= Assigned task A =
Please copy the entire listing below line by line, keeping every character of the read text and leaving out the picture lines.

= Passage shown =
**********

To explain what this means we have to get into Setuptools. Setuptools is Python’s de facto package manager, and was installed as part of your virtualenv or Pylons installation. (If you’re using Distribute 0.6, an alternative package manager, it works the same way.) load_entry_point is a function that looks up a Python object via entry point and returns it.
So what’s an entry point? It’s an alias for a Python object. Here’s the entry point itself:
This is from $SP/PasteScript-VERSION.egg-info/entry_points.txt. (If you used easy_install rather than pip, the path would be slightly different: $APP/PasteScript-VERSION.egg/EGG-INFO/entry_points.txt.)
“console_scripts” is the entry point group. “paster” is the entry point. The right side of the value tells which module to import (paste.script.command) and which object in it to return (the run function). (To create an entry point, define it in your package’s setup.py. Pip or easy_install will create the egg_info metadata from that. If you modify a package’s entry points, you must reinstall the package to update the egg_info.)
The most common use case for entry points is for plugins. So Nose for instance defines an entry point group by which it will look for plugins. Any other package can provide plugins for Nose by defining entry points in that group. Paster uses plugins extensively, as we’ll soon see.
So to make a long story short, “paster serve” calls this run function. I inserted print statements into paste.script.command to figure out what it does. Here’s a simplified description:
The run() function parses the command-line options into a subcommand "serve" with arguments ["development.ini"].
It calls get_commands(), which loads Paster commands from plugins located at various entry points. (You can add custom commands with the “–plugin” command-line argument.) Paste’s standard commands are listed in the same entry_points.txt file we saw above:
[paste.global_paster_command] serve=paste.script.serve:ServeCommand [Config] #... other commands like "make-config", "setup-app", etc ...
It calls invoke(), which essentially does paste.script.serve.ServeCommand(["development.ini"]).run(). This in turn calls ServeCommand.command(), which handles daemonizing and other top-level stuff. Since our command line is short, there’s no top-level stuff to do. It creates ‘server’ and ‘app’ objects based on the configuration file, and calls server(app).

**********

= Recorded data =
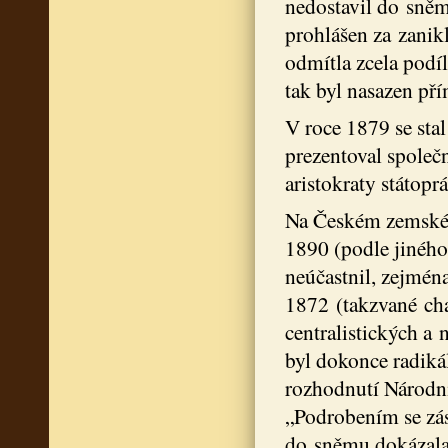
nedostavil do sněm
prohlášen za zanikl
odmítla zcela podí
tak byl nasazen př
V roce 1879 se sta
prezentoval společ
aristokraty státop
Na Českém zemském
1890 (podle jiného
neúčastnil, zejmén
1872 (takzvané cha
centralistických a
byl dokonce radikál
rozhodnutí Národní 
„Podrobením se zás
do sněmu dokázala s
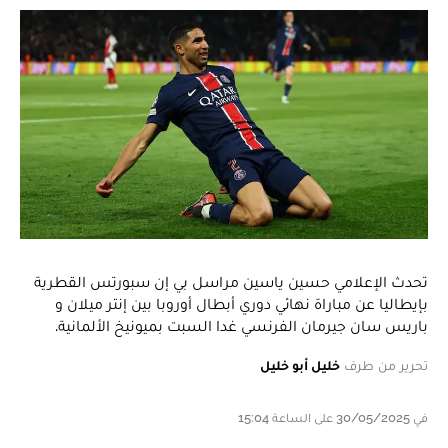
تحدث الإعلامي حسين ياسين مراسل بي إن سبورتس القطرية
بإيطاليا عن مباراة نهائي دوري أبطال أوروبا بين إنتر ميلان و
باريس سان جيرمان الفرنسي غدا السبت بميونيخ الألمانية.
تحرير من طرف
خليل أبو خليل
في 30/05/2025 على الساعة 15:04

**********

= Assigned task B =
Carry on the write-up about how "paster serve" works through Setuptools entry points, picking up right after its final sentence.

= Answer area A =
nedostavil do sněm
prohlášen za zanikl
odmítla zcela podí
tak byl nasazen př
V roce 1879 se sta
prezentoval společ
aristokraty státop
Na Českém zemském
1890 (podle jiného
neúčastnil, zejmén
1872 (takzvané cha
centralistických a
byl dokonce radikál
rozhodnutí Národní 
„Podrobením se zás
do sněmu dokázala s
تحدث الإعلامي حسين ياسين مراسل بي إن سبورتس القطرية
بإيطاليا عن مباراة نهائي دوري أبطال أوروبا بين إنتر ميلان و
باريس سان جيرمان الفرنسي غدا السبت بميونيخ الألمانية.
تحرير من طرف
خليل أبو خليل
في 30/05/2025 على الساعة 15:04

= Answer area B =
This all happens during step 3 of the application startup. We need to find and instantiate the WSGI application and server based on the configuration file. The application is our Analysis application. The server is Paste’s built-in multithreaded HTTP server. A simplified version of the code is:
# Inside paste.script.serve module, ServeCommand.command() method. from paste.deploy.loadwsgi import loadapp, loadserver server = self.loadserver(server_spec, name=server_name, relative_to=base, global_conf=vars) app = self.loadapp(app_spec, name=app_name, relative_to=base, global_conf=vars)
loadserver() and loadapp() are defined in module paste.deploy.loadwsgi. The code here is complex, so we’ll just look at its general behavior. Both functions see the “config:” URI and read our config file. Since there is no server name or app name they both default to “main”. Therefore loadserver() looks for a “[server:main]” section in the config file, and loadapp()` looks for “[app:main]”. Here’s what they find in “development.ini”:
[server:main] use = egg:Paste#http host = 127.0.0.1 port = 5000 [app:main] use = egg:Analysis full_stack = true static_files = true ...
The “use =” line in each section tells which object to load. The other lines are configuration parameters for that object, or for plugins that object is expected to load. We can also put custom parameters in [app:main] for our application to read directly.
loadserver()‘s args are uri="config:development.ini", name=None, relative_to="$APP".
A “config:” URI means to read a config file.
A server name was not specified so it defaults to “main”. So loadserver() looks for a section “[server:main]”. The “server” part comes from the loadwsgi._Server.config_prefixes class attribute in $SP/paste/deploy/loadwsgi.py).
“use = egg:Paste#http” says to load an egg called “Paste”.
loadwsgi._Server.egg_protocols lists two protocols it supports: “server_factory” and “server_runner”.
“paste.server_runner” is an entry point group in the “Paste” egg, and it has an entry point “http”. The relevant lines in $SP/Paste*.egg_info/entry_points.txt are:
[paste.server_runner] http = paste.httpserver:server_runner
There’s a server_runner() function in the paste.httpserver module ($SP/paste/httpserver.py).
We’ll stop here for a moment and look at how the application is loaded.
loadapp() looks for a section “[app:main]” in the config file. The “app” part comes from the loadwsgi._App.config_prefixes class attribute (in $SP/paste/deploy/loadwsgi.py).
“use = egg:Analysis” says to find an egg called “Analysis”.
loadwsgi._App.egg_protocols lists “paste.app_factory” as one of the protocols it supports.
“paste.app_factory” is also an entry point group in the egg, as seen in $APP/Analysis.egg-info/entry_points.txt:
[paste.app_factory] main = analysis.config.middleware:make_app
The line “main = analysis.config.middleware:make_app” means to look for a make_app() object in the analysis package. This is a function imported from analysis.config.middleware ($APP/analysis/config/middleware.py).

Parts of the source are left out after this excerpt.